On Saturday, Robinson hosted a dinner party, which doubled as an audition for a personal chef she was interviewing for her business. She invited a mixed group of friends, many entrepreneurial baby boomers like herself.
Like Robinson, none regret their decisions to leave the conventional labor market early, she says.
“I can tell you this, no one I know has ever regretted doing what they are doing in retirement,” Robinson said. “If I regret anything about it, it's that I didn't do it earlier.”
Americans 50 and older make up one-third of the population, but about 70 percent of the nation's total net worth, with spending power of $2.3 trillion.
That wealth gives them the flexibility and, in many cases, the capital to support post-retirement reinvention.
For Robinson, the business acumen and savvy she learned in corporate America has helped her succeed in the second phase of her life.
“When you think about them, you have to check your assumptions at the door and forget everything you thought you knew about turning 50,” said David Weigelt, marketing strategist and partner at Immersion Active, a Maryland-based 50-plus marketing firm.
“It is not the beginning of the end, but rather a new era in their lives. They are ready and eager to partake in new experiences and embark on new adventures.”
The U.S. Department of Labor's Bureau of Labor Statistics estimates that about one-third of retirees in their 50s go back to work after retirement while about as many as two-thirds work in “bridge jobs” rather than move directly out of the labor force.
That is largely considered positive because it shows more activity later in life and less dependence on public services.
There are a myriad of inspirations for the trend toward post-retirement reinvention – money, a sense of identity and belonging, as well as a longing to continue to develop social relationships that are born from the work culture – but Weigelt says experience is the most common.
“At the core, it's experiential; the desire to learn and live life to its fullest.”
WHO QUALIFIES?
Most define baby boomers as anyone born between 1946 and 1964 in a country that experienced an unusual spike in birth rates following World War II. That was a phenomenon commonly known as the baby boom, hence the name.
Baby boomers have become a very different generation in American history, with different tastes, income and choices in retirement.
They were influenced by the Beatles, America's suburban expansion, the women's rights movement, Dr.
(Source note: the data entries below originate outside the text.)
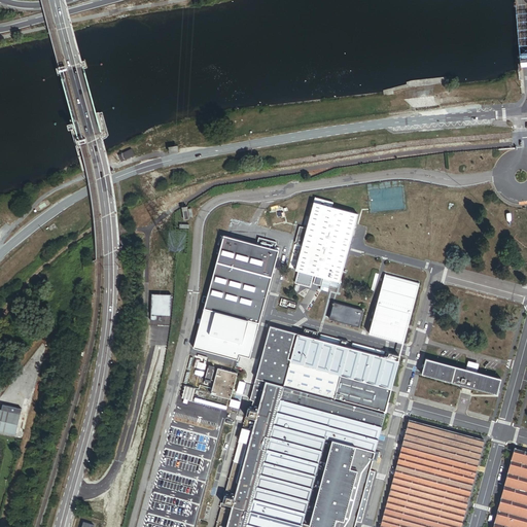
[(121,162),(134,156),(131,149),(118,155),(121,162)]
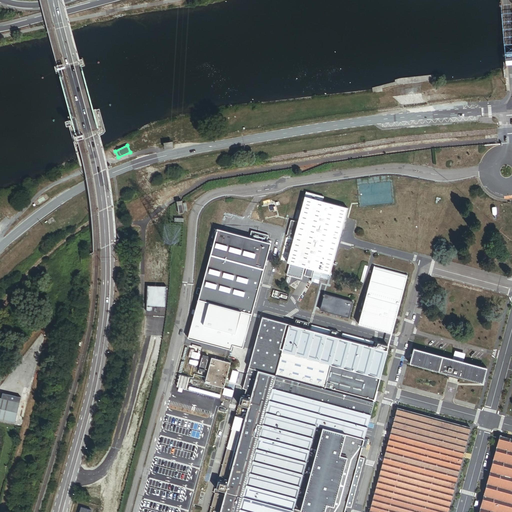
[(287,263),(329,274),(346,208),(304,197),(298,222),(291,220),(287,236),(293,238),(287,263)]
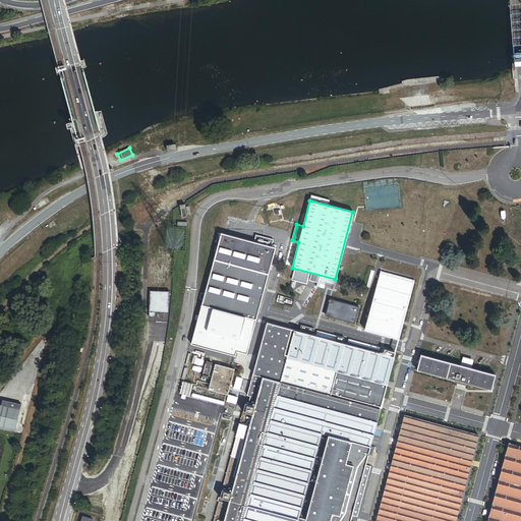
[(189,215),(188,206),(184,207),(184,206),(179,206),(180,217),(185,217),(185,215),(189,215)]
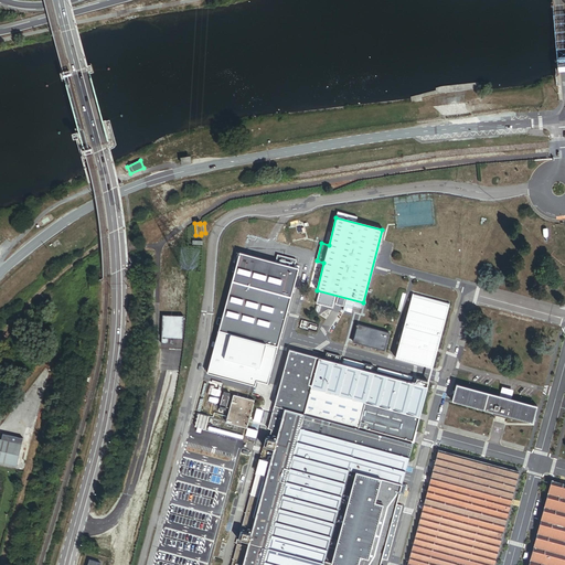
[(247,235),(243,248),(264,255),(268,241),(247,235)]
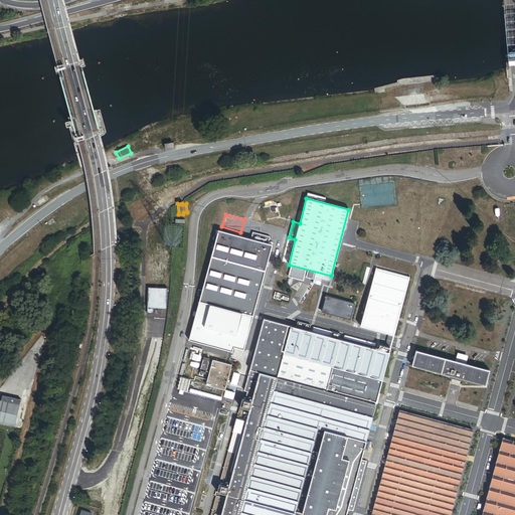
[(250,239),(217,230),(188,340),(231,351),(232,346),(242,349),(271,244),(268,244),(270,236),(252,232),(250,239)]
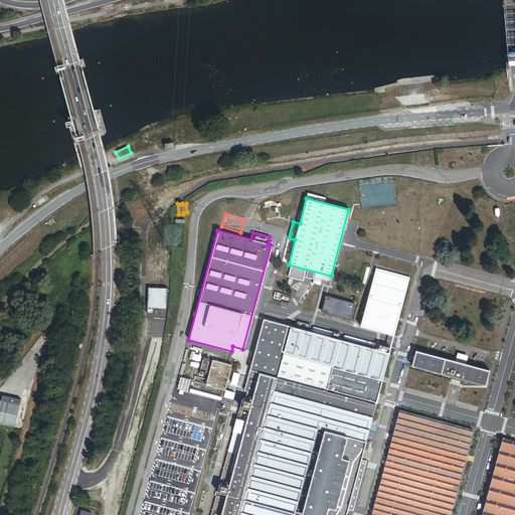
[(392,338),(408,279),(375,271),(360,329),(392,338)]
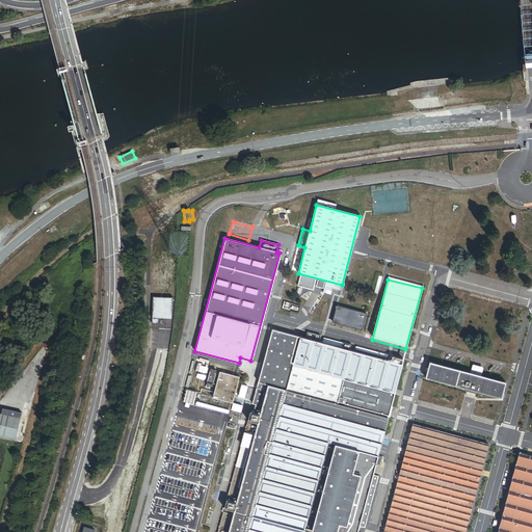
[(362,330),(367,313),(337,306),(331,322),(362,330)]
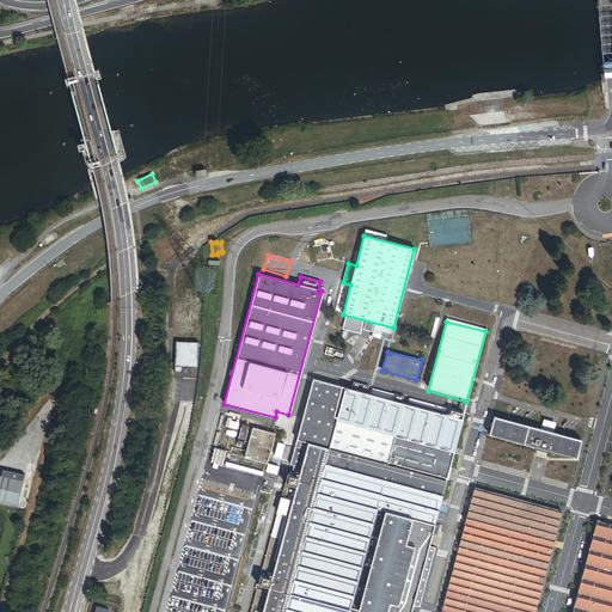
[(371,396),(313,380),(299,438),(293,464),(289,475),(251,611),(409,611),(411,605),(418,606),(434,548),(428,546),(464,415),(451,411),(451,414),(450,414),(448,414),(447,415),(393,401),(395,397),(387,395),(386,399),(385,399),(386,395),(372,391),(371,396)]
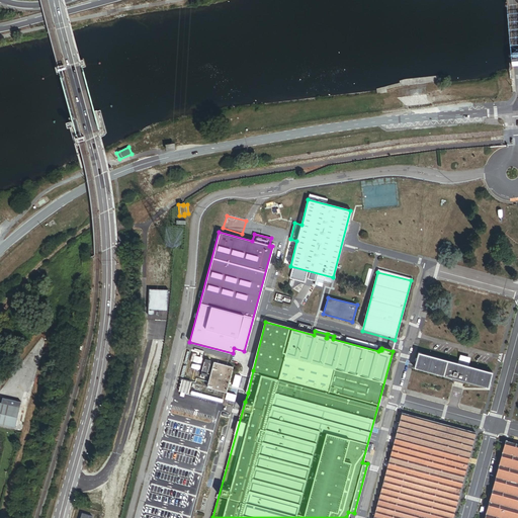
[(488,387),(492,372),(418,353),(414,367),(488,387)]
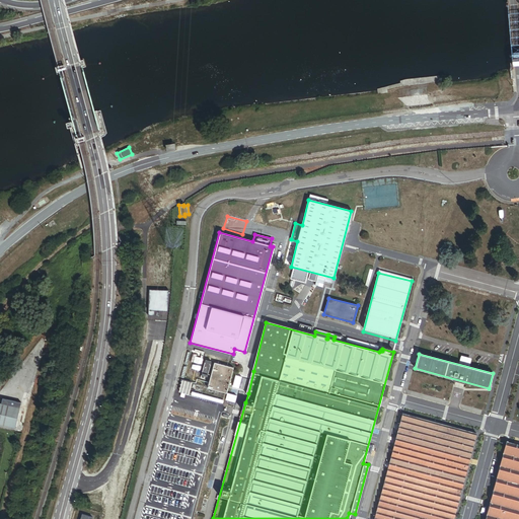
[(207,377),(211,362),(205,360),(201,378),(204,378),(204,376),(207,377)]
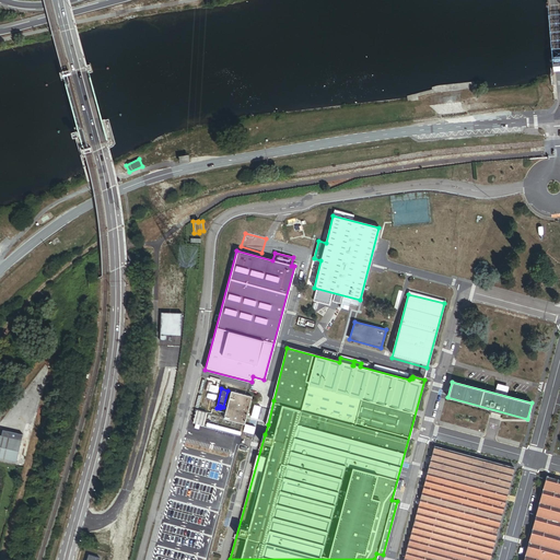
[(244,423),(251,398),(231,393),(224,418),(244,423)]
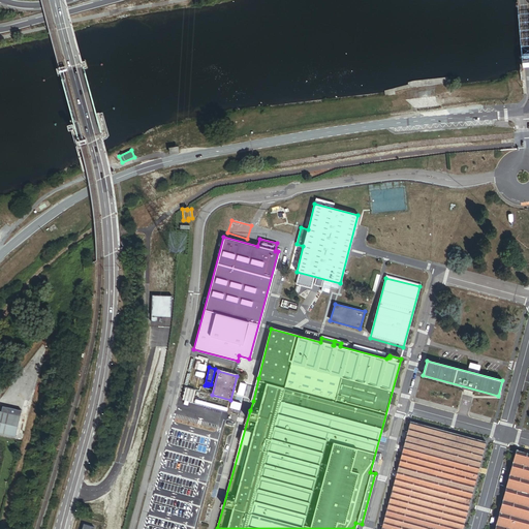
[(182,399),(192,401),(194,389),(184,386),(182,399)]
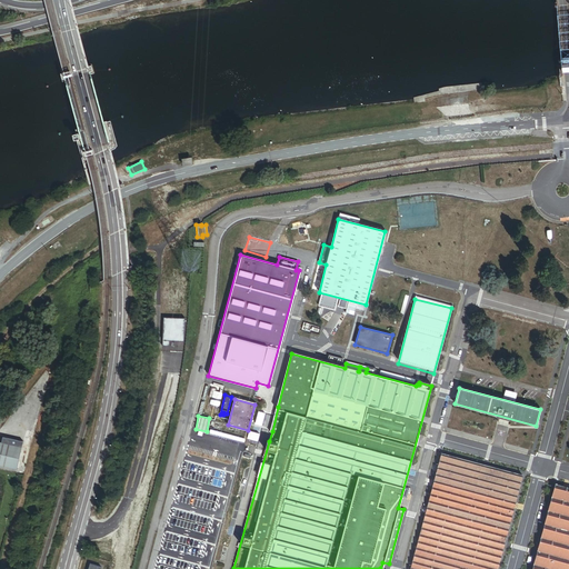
[(247,437),(257,440),(259,432),(249,430),(247,437)]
Martin Luther King Jr., the Kennedy assassination and the Vietnam War, and were the first generation to grow up with television.
One in five baby boomers is helping to care for an aging parent. Boomers have a higher divorce rate than traditional retirees.
The generally contribute more generously to charities, with about one-third planning to increase their giving in the next five years.
Early retirees also are an emerging subgroup in this demographic, the most affluent of the population. Many of them have earned enough money to not have to work for the rest of their lives fairly early in their career. The early retirees are used to being in control and are typically intellectual.